Data Science Basics for Scientists in Parks

Overview

This workshop is built from the Carpentries lessons and designed for the Scientists in Parks program. The Carpentries' aim is to teach researchers basic concepts, skills, and tools for working with data so that they can get more done in less time, and with less pain. This workshop uses a tabular ecology dataset and teaches data cleaning, management, analysis, and visualization. There are no pre-requisites, and the materials assume no prior knowledge about the tools.

The workshop uses a single tabular data set that contains observations about adorable small mammals over a long period of time in Arizona.

Setup and installation

Overview of the lessons:

  • Data organization in spreadsheets and data cleaning with OpenRefine
  • Introduction to R
  • Data analysis and visualization in R

Detailed structure

Day 1: Data organization & cleaning

There are two lessons in this section.

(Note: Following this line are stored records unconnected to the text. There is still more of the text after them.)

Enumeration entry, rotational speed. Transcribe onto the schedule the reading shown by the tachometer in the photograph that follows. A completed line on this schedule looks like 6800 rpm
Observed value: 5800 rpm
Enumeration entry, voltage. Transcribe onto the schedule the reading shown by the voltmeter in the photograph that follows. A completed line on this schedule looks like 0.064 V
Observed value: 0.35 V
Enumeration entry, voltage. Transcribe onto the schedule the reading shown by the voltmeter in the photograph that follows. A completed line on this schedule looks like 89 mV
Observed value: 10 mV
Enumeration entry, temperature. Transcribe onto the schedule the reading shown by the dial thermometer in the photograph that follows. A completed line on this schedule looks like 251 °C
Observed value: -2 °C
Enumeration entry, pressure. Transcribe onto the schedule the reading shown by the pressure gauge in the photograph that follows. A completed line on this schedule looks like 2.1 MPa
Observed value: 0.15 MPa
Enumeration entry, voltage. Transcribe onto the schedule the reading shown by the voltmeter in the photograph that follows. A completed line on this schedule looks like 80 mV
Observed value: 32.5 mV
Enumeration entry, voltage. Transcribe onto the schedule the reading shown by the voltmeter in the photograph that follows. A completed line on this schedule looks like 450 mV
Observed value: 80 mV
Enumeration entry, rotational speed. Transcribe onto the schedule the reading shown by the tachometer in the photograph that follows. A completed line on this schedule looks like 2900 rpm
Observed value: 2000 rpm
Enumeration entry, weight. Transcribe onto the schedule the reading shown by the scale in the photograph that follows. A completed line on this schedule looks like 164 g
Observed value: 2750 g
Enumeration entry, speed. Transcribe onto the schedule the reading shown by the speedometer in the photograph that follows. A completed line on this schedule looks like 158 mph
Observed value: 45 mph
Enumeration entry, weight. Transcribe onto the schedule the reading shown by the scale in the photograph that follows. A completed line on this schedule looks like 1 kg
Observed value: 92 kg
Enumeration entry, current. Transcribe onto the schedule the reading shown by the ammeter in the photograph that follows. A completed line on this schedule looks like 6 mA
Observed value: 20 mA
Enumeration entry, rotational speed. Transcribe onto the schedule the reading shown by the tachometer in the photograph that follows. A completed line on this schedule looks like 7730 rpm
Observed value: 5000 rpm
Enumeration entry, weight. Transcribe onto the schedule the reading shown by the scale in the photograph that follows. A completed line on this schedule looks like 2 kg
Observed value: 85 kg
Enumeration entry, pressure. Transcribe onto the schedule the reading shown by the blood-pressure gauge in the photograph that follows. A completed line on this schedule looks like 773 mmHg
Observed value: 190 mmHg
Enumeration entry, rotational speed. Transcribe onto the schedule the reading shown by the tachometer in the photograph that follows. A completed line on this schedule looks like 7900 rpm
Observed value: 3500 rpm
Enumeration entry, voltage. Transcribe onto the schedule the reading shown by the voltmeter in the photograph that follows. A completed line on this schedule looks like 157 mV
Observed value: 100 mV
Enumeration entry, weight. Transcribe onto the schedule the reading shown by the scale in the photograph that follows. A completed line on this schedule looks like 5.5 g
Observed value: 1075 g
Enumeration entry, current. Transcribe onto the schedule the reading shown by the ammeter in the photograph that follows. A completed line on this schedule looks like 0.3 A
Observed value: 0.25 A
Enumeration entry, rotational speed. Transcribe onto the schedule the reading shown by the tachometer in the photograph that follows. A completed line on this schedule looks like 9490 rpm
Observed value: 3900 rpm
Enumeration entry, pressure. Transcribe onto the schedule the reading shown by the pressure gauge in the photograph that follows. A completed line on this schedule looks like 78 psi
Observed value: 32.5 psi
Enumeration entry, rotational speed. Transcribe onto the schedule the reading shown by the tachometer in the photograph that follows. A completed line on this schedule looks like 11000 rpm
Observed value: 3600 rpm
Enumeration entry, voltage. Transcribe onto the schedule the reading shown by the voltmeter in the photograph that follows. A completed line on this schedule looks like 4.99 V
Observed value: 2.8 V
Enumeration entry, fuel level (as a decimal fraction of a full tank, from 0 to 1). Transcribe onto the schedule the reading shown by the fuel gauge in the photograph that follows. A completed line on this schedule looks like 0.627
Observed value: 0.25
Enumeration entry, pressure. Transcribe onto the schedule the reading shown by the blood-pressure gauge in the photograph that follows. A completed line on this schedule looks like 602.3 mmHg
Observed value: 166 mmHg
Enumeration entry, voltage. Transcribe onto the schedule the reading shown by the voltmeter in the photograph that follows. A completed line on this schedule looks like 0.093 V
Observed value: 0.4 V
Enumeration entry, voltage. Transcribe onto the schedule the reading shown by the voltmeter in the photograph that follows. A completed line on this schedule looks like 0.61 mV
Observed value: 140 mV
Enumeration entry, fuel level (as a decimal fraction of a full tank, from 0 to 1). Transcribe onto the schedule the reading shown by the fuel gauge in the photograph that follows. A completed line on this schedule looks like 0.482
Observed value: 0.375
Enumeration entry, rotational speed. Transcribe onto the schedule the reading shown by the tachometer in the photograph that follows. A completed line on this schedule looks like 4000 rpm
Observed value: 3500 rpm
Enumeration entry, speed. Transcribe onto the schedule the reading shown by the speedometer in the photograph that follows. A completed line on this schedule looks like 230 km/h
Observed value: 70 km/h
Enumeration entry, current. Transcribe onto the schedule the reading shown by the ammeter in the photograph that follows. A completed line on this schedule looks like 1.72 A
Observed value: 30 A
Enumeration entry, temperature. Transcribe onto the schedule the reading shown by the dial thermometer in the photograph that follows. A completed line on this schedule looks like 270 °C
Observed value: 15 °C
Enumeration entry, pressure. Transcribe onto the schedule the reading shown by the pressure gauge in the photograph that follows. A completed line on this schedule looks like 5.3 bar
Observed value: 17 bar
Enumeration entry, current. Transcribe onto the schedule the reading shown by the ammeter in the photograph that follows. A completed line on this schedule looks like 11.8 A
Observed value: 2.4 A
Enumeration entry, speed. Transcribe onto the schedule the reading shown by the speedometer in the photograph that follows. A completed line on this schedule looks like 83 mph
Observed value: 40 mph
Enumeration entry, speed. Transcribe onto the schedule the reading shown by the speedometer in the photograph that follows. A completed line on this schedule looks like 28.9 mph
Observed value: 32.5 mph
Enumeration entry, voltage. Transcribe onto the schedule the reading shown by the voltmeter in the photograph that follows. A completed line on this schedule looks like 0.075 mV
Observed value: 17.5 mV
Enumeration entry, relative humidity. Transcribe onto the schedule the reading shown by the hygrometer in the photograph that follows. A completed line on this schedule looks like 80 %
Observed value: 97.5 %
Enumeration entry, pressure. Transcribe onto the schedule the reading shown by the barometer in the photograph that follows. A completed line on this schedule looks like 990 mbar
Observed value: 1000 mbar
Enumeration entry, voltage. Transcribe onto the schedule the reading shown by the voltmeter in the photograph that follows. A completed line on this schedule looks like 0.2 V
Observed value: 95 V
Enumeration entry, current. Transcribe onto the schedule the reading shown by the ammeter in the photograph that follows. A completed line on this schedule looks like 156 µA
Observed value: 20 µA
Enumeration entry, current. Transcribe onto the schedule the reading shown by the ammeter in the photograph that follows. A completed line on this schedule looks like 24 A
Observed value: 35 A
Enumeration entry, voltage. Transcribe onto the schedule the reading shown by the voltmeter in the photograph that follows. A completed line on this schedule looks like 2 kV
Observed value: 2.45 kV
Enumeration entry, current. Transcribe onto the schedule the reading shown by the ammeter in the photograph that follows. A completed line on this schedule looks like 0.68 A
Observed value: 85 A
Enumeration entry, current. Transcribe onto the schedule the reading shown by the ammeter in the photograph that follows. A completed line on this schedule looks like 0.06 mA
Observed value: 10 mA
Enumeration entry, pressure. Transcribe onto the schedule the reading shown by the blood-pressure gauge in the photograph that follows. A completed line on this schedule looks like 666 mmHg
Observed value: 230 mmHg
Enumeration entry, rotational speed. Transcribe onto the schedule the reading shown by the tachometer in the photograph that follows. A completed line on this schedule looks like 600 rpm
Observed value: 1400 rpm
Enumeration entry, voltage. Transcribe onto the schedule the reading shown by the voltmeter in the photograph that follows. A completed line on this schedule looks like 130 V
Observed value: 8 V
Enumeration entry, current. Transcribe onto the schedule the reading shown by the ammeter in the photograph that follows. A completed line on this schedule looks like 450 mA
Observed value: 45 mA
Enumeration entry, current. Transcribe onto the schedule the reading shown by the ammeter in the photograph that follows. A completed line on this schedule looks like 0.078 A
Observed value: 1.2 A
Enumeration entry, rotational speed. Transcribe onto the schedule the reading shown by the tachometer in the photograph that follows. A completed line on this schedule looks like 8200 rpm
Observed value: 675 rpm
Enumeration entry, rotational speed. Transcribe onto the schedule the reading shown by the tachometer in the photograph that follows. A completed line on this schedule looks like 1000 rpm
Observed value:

The first is a spreadsheet lesson that teaches good data organization, and some data cleaning and quality control checking in a spreadsheet program.

The second lesson uses a spreadsheet-like program called OpenRefine to teach data cleaning and filtering

Day 2: Data analysis & visualization

These lessons include a basic introduction to R syntax, importing CSV data, and subsetting and merging data. It finishes with calculating summary statistics and creating simple plots.